Didem GÜLCE

Tarih: 03.07.2025 03:30

BANA SOR ANKARA’YI

Facebook Twitter Linked-in

Hepimizin çok iyi bildiği, yakından tanıdığı duygular vardır. Kimimiz için özlem, kimimiz için ayrılıklar, adanmışlıklar, tükenmişlikler ve daha neler neler saklarız duygularımızın derinliklerinde kimselere göstermediğimiz. En çok da gurbette yaşayanlar bilir; özlemlerin yakıcı hasretini, ayrılıkların acısını, kavuşmaların mutluluğunu, yolların uzunluğunu ve çaresizliğini. Yıllar sonra Sezen Aksu’nun yeni çıkardığı şarkılarını dinliyorum serin bir başkent gecesinde, sayılı dakikaları nefes nefes yaşamaya çalışarak. İlk gençliğimden başlayarak, şehrime ve hayatıma kattığı güzellikler ve yeniden sılada buluştuğumuz için sesinden öpüyorum. İçimde, “işte geldim gidiyorum” hüznü var yine. Zamanı yavaşlatmak istesem de, sayılı gün çarçabuk geçer her zaman ve bizim bunu durdurmaya gücümüz yetmez. Şair “Ömrümüz ayrılıklar toplamıdır.” demiş şiirinde, duygularımıza tercümanlık yaparak.

▶ Alıntı veriler:

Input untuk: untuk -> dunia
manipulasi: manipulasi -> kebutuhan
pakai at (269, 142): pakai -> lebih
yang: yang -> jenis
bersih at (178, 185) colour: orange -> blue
--
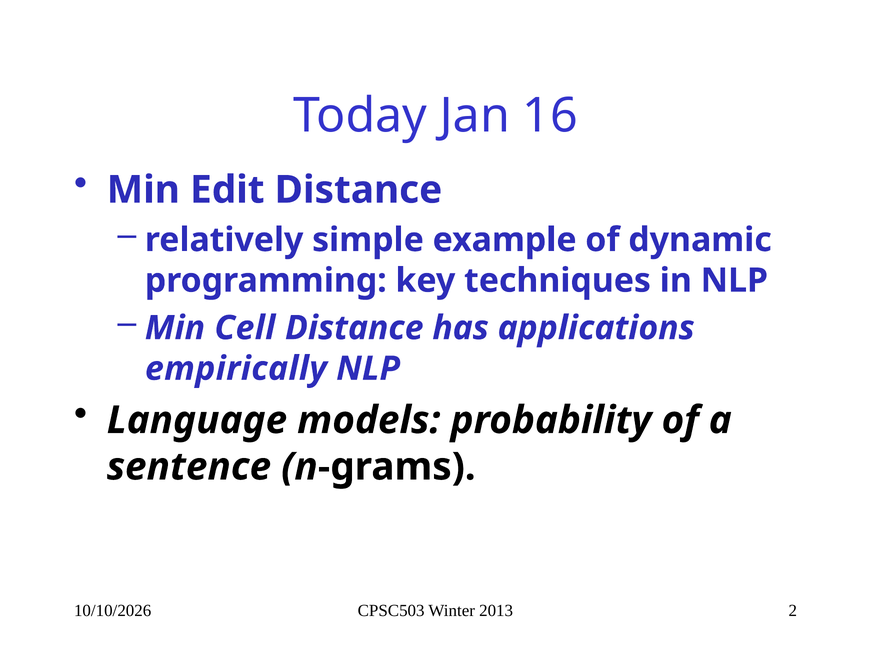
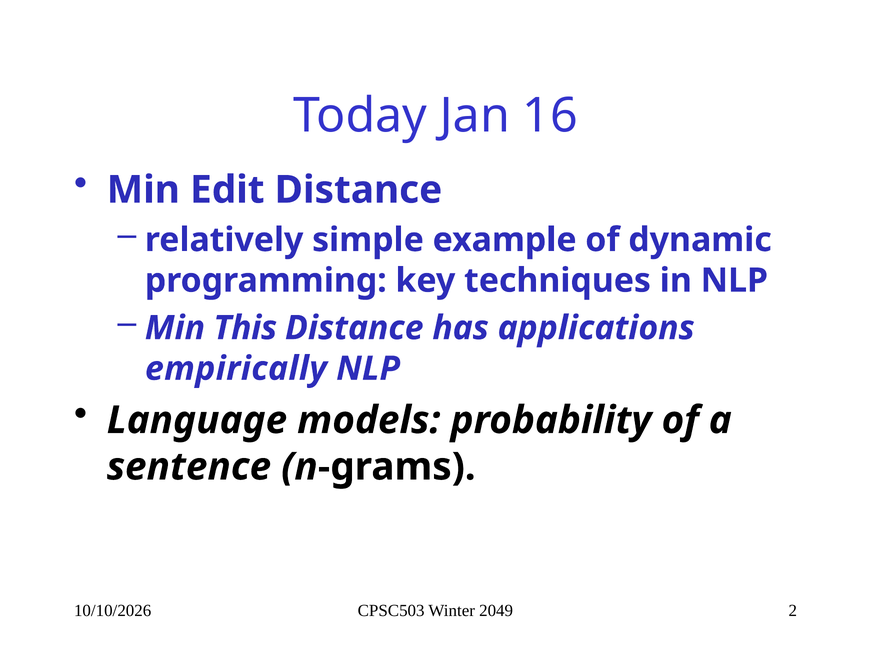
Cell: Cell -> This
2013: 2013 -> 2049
==
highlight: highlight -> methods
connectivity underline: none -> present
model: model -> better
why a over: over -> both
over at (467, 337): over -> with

▶ Alıştırma: Metinde "Hepimizin çok iyi" ile "duygularımıza tercümanlık yaparak." arasını, bu ikisi de dahil, kelimesi kelimesine yazın. Öğelerin metinle hiçbir ilgisi yok.

▶ Beklenen cevap:
Hepimizin çok iyi bildiği, yakından tanıdığı duygular vardır. Kimimiz için özlem, kimimiz için ayrılıklar, adanmışlıklar, tükenmişlikler ve daha neler neler saklarız duygularımızın derinliklerinde kimselere göstermediğimiz. En çok da gurbette yaşayanlar bilir; özlemlerin yakıcı hasretini, ayrılıkların acısını, kavuşmaların mutluluğunu, yolların uzunluğunu ve çaresizliğini. Yıllar sonra Sezen Aksu’nun yeni çıkardığı şarkılarını dinliyorum serin bir başkent gecesinde, sayılı dakikaları nefes nefes yaşamaya çalışarak. İlk gençliğimden başlayarak, şehrime ve hayatıma kattığı güzellikler ve yeniden sılada buluştuğumuz için sesinden öpüyorum. İçimde, “işte geldim gidiyorum” hüznü var yine. Zamanı yavaşlatmak istesem de, sayılı gün çarçabuk geçer her zaman ve bizim bunu durdurmaya gücümüz yetmez. Şair “Ömrümüz ayrılıklar toplamıdır.” demiş şiirinde, duygularımıza tercümanlık yaparak.